# Dataset records:
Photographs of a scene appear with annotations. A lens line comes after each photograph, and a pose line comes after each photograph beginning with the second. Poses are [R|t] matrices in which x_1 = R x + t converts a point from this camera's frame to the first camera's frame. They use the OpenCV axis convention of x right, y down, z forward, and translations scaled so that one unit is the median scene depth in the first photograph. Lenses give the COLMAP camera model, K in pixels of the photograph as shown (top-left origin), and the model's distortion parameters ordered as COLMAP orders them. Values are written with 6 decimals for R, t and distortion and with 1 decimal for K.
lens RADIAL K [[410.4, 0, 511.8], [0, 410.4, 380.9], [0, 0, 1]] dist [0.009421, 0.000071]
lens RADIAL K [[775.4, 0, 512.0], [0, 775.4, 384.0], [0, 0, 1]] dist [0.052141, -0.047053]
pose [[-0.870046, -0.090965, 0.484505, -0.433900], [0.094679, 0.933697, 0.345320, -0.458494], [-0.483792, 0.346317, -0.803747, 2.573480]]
...
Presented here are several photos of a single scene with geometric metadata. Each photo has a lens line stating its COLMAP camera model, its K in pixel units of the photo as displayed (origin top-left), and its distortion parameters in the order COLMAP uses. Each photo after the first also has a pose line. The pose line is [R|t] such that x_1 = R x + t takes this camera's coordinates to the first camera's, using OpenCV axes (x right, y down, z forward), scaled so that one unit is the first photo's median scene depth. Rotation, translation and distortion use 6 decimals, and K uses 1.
---
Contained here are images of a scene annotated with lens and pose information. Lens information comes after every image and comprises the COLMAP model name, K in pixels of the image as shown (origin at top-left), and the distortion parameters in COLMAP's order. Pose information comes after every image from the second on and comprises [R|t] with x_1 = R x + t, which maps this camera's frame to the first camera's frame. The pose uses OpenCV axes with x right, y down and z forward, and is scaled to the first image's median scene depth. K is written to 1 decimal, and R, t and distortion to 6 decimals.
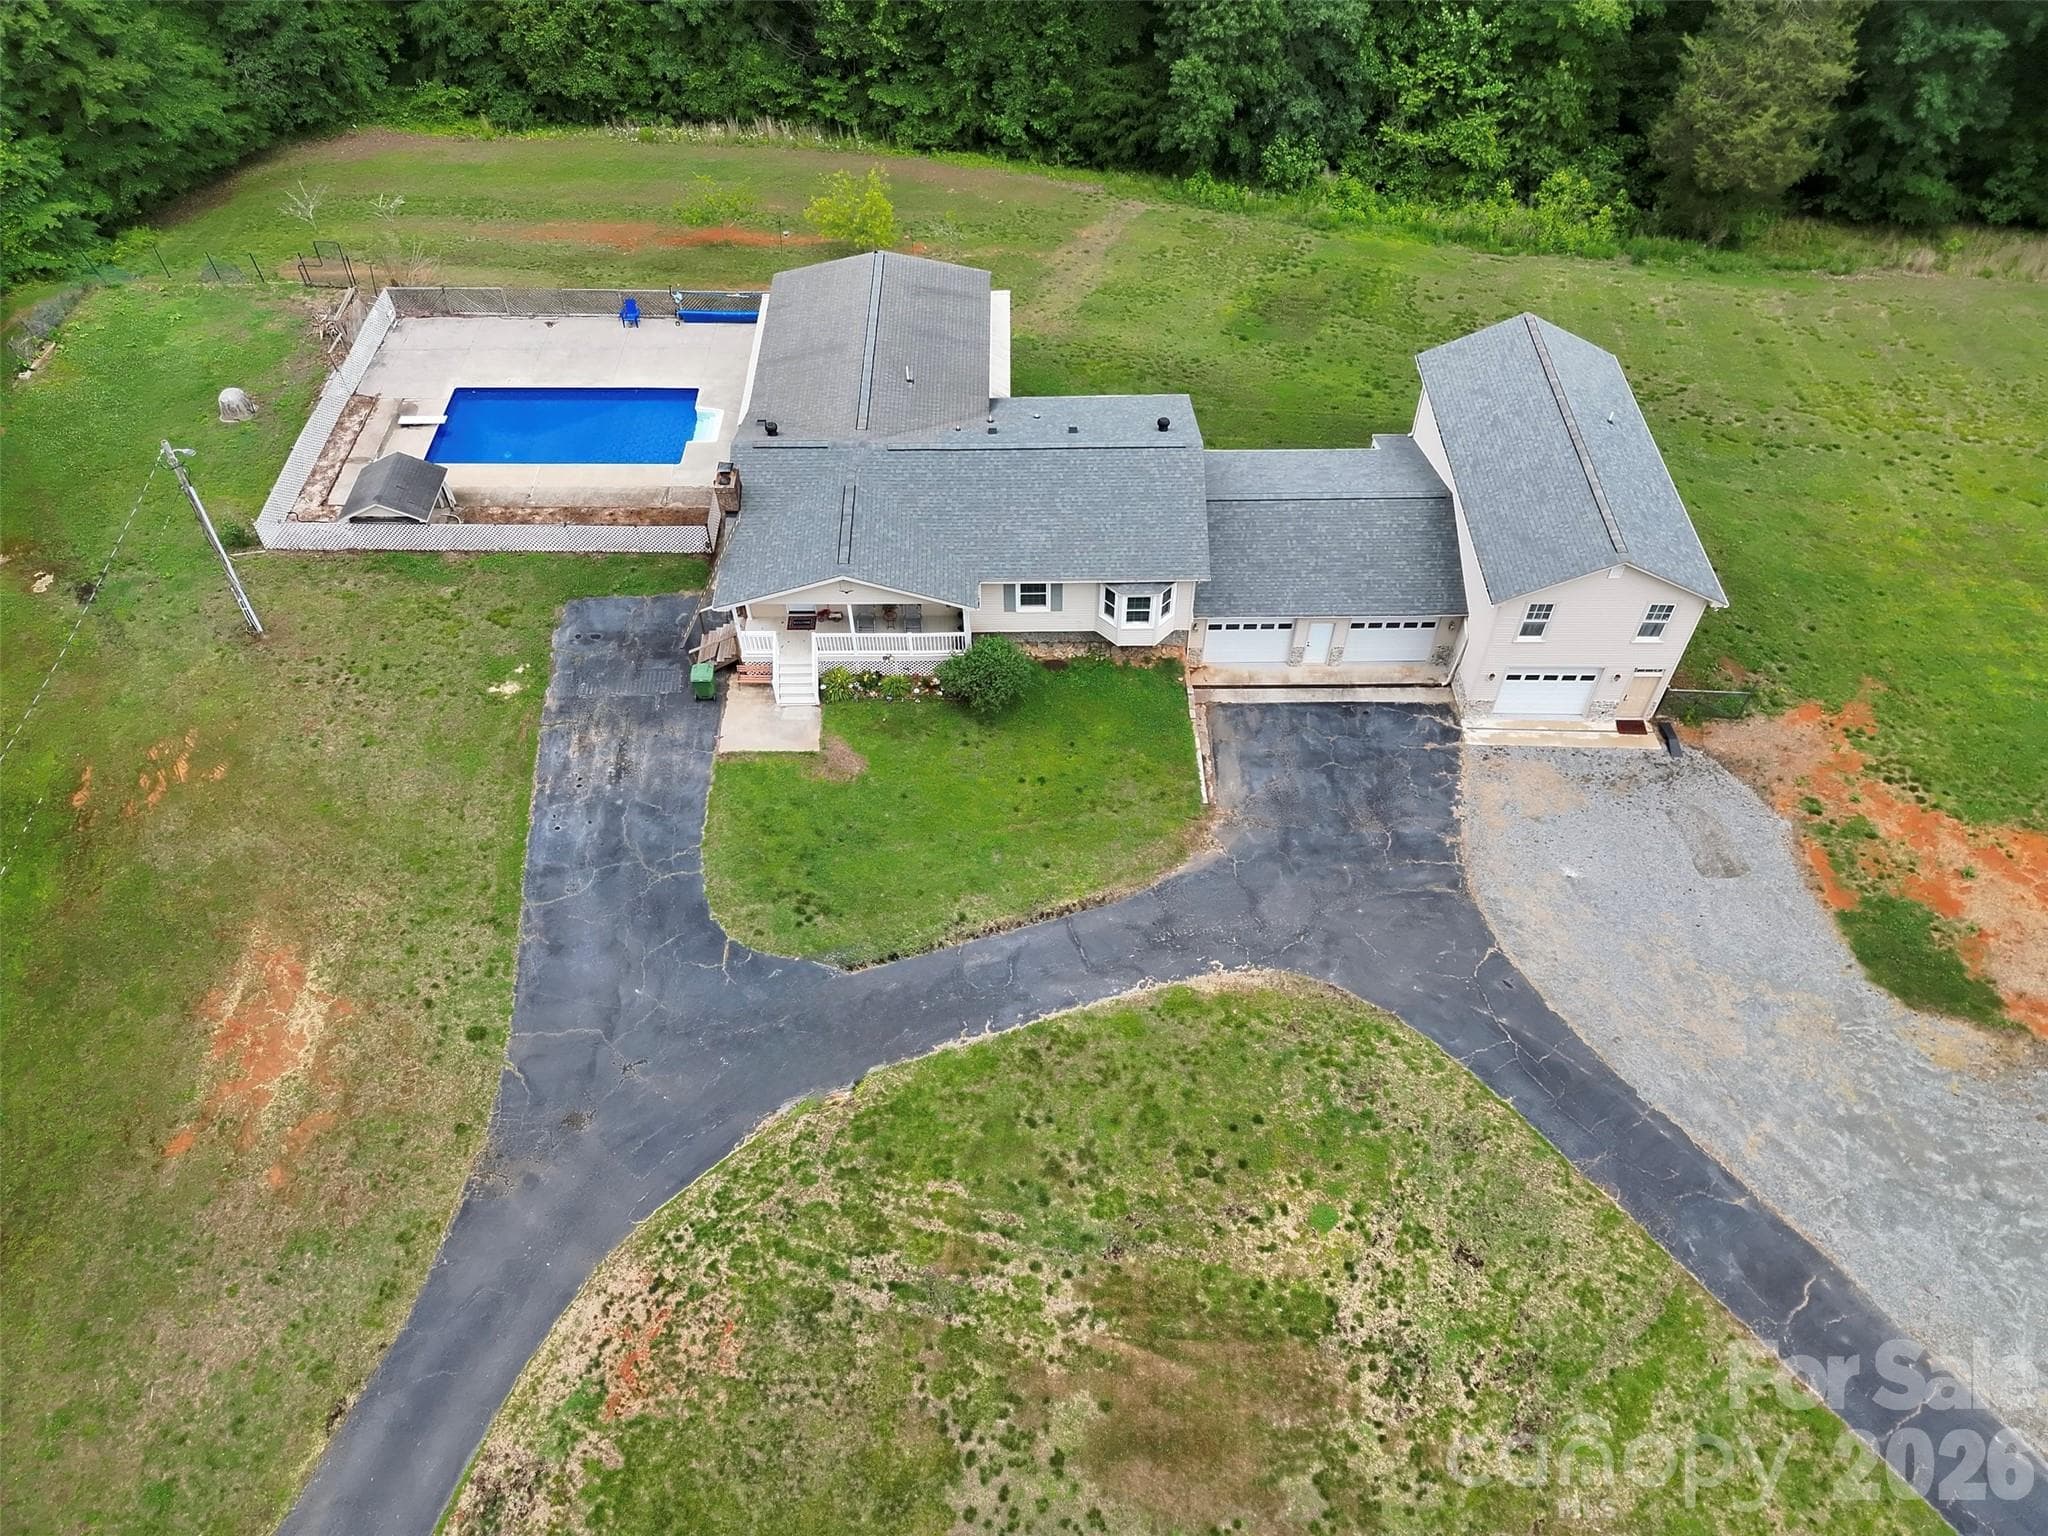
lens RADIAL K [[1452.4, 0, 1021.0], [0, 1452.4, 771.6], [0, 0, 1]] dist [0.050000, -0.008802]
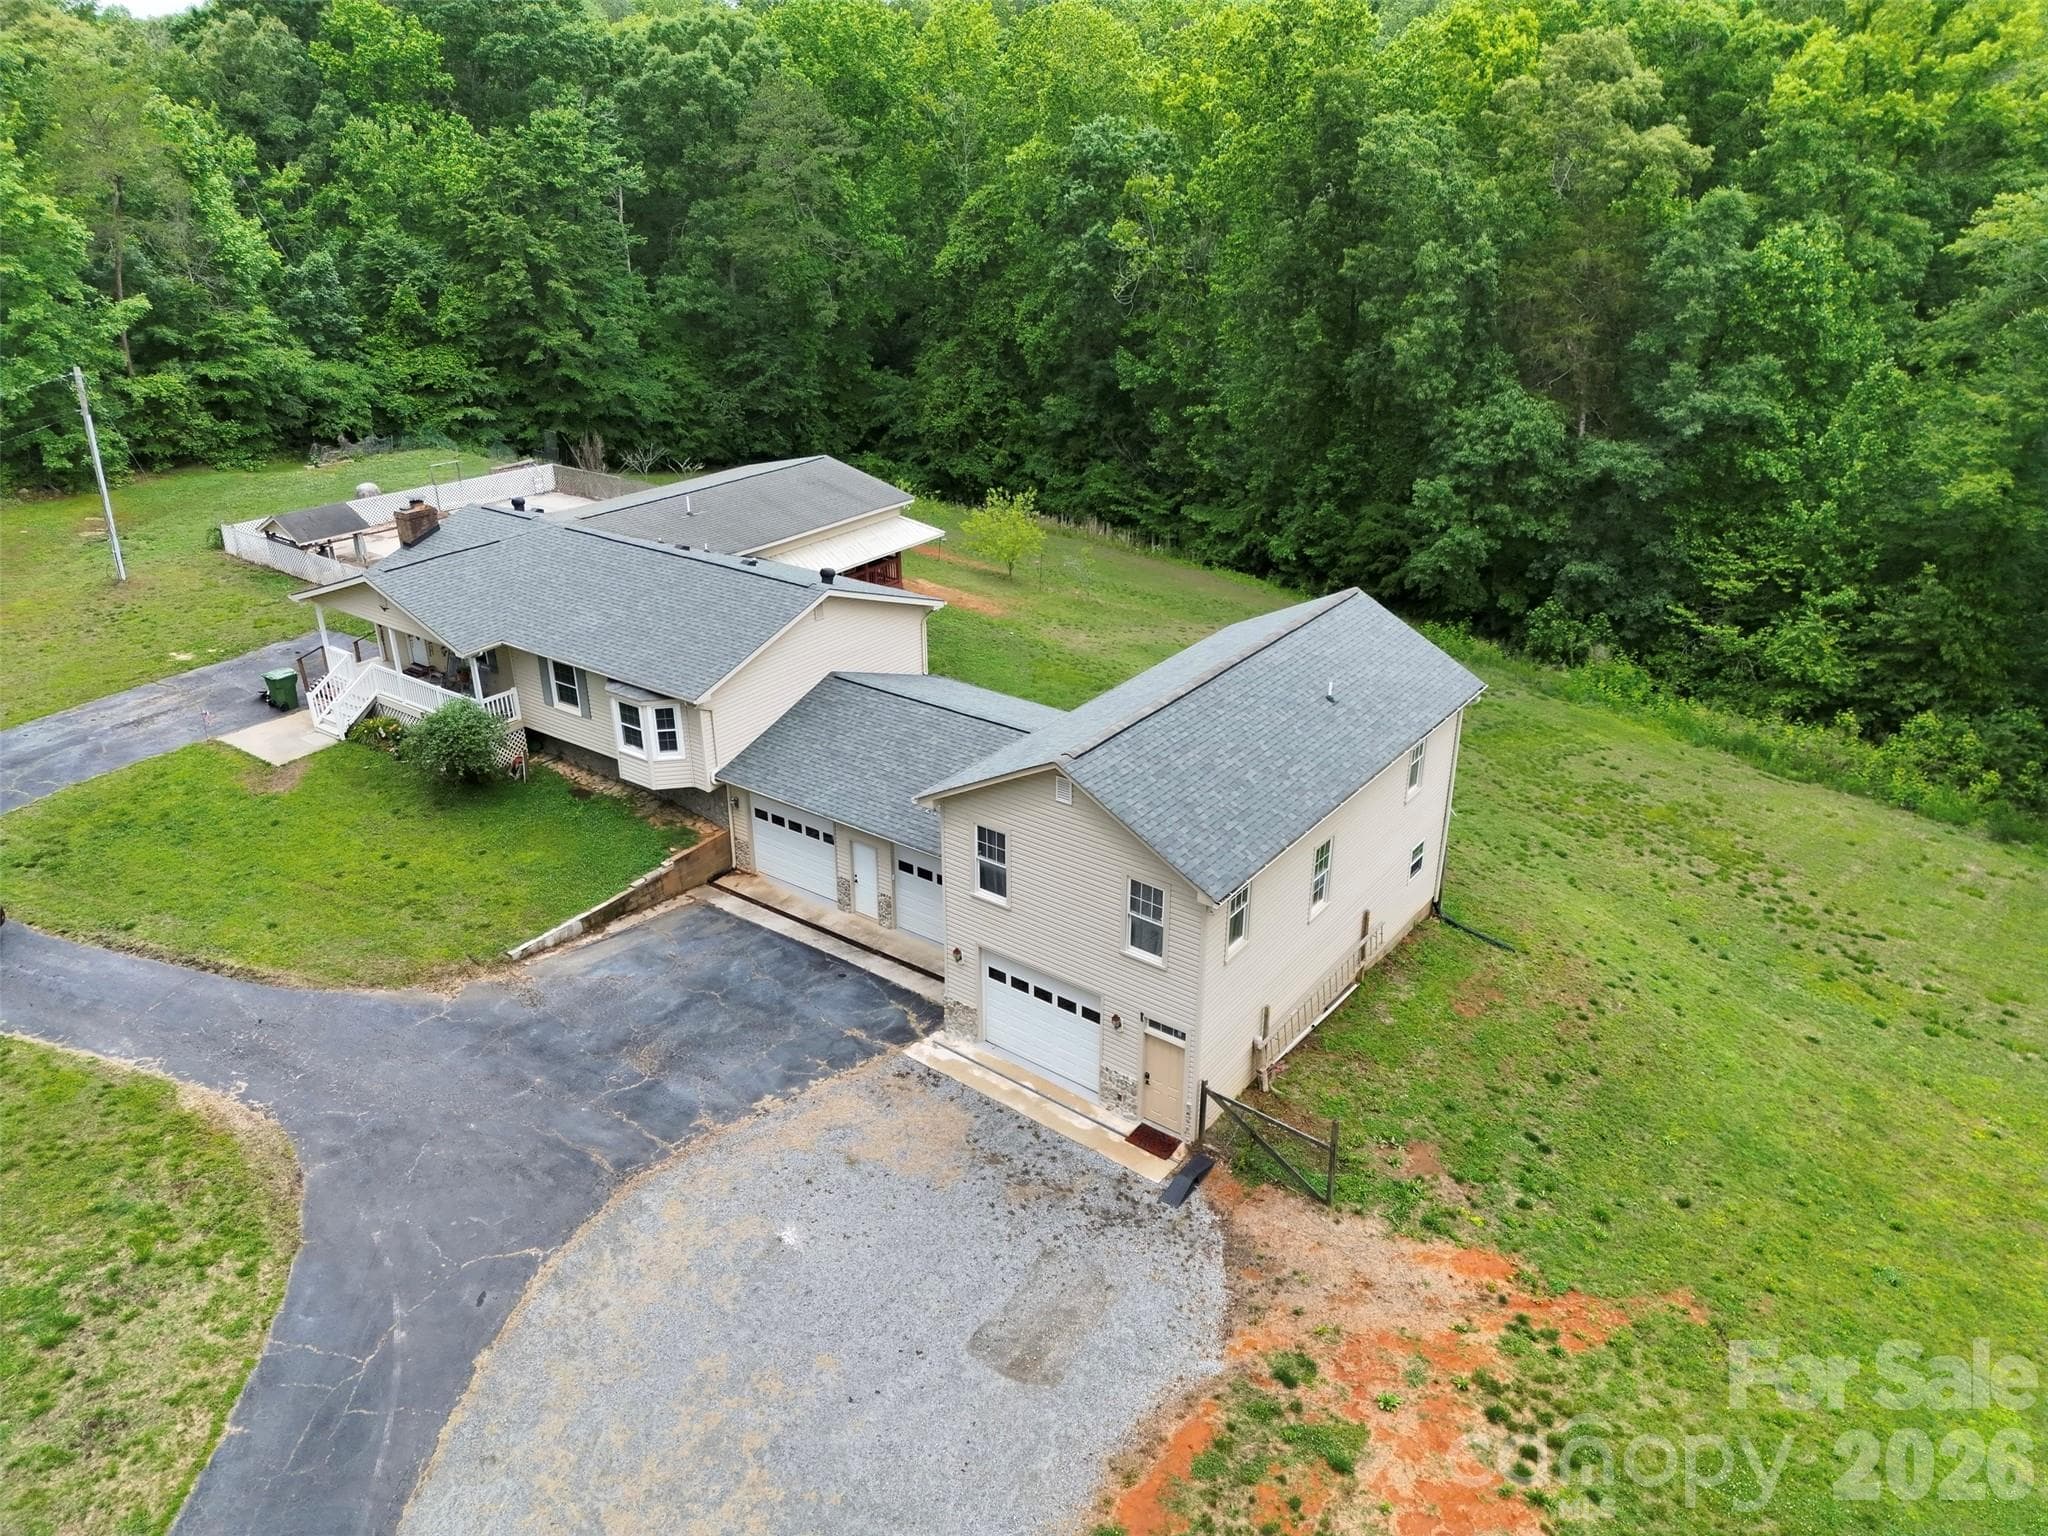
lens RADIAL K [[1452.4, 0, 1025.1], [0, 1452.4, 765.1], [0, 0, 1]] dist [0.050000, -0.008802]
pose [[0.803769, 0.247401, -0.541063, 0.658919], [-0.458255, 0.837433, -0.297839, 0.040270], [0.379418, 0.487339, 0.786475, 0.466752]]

# Exercise goal:
Rewrite everything in the listing from the line containing "Photographs of a" down to the line containing "0.346317, -0.803747, 2.573480]]" as a numbered list, both of those lines included. Leave out any blank lines.

# Answer space:
1. Photographs of a scene appear with annotations. A lens line comes after each photograph, and a pose line comes after each photograph beginning with the second. Poses are [R|t] matrices in which x_1 = R x + t converts a point from this camera's frame to the first camera's frame. They use the OpenCV axis convention of x right, y down, z forward, and translations scaled so that one unit is the median scene depth in the first photograph. Lenses give the COLMAP camera model, K in pixels of the photograph as shown (top-left origin), and the model's distortion parameters ordered as COLMAP orders them. Values are written with 6 decimals for R, t and distortion and with 1 decimal for K.
2. lens RADIAL K [[410.4, 0, 511.8], [0, 410.4, 380.9], [0, 0, 1]] dist [0.009421, 0.000071]
3. lens RADIAL K [[775.4, 0, 512.0], [0, 775.4, 384.0], [0, 0, 1]] dist [0.052141, -0.047053]
4. pose [[-0.870046, -0.090965, 0.484505, -0.433900], [0.094679, 0.933697, 0.345320, -0.458494], [-0.483792, 0.346317, -0.803747, 2.573480]]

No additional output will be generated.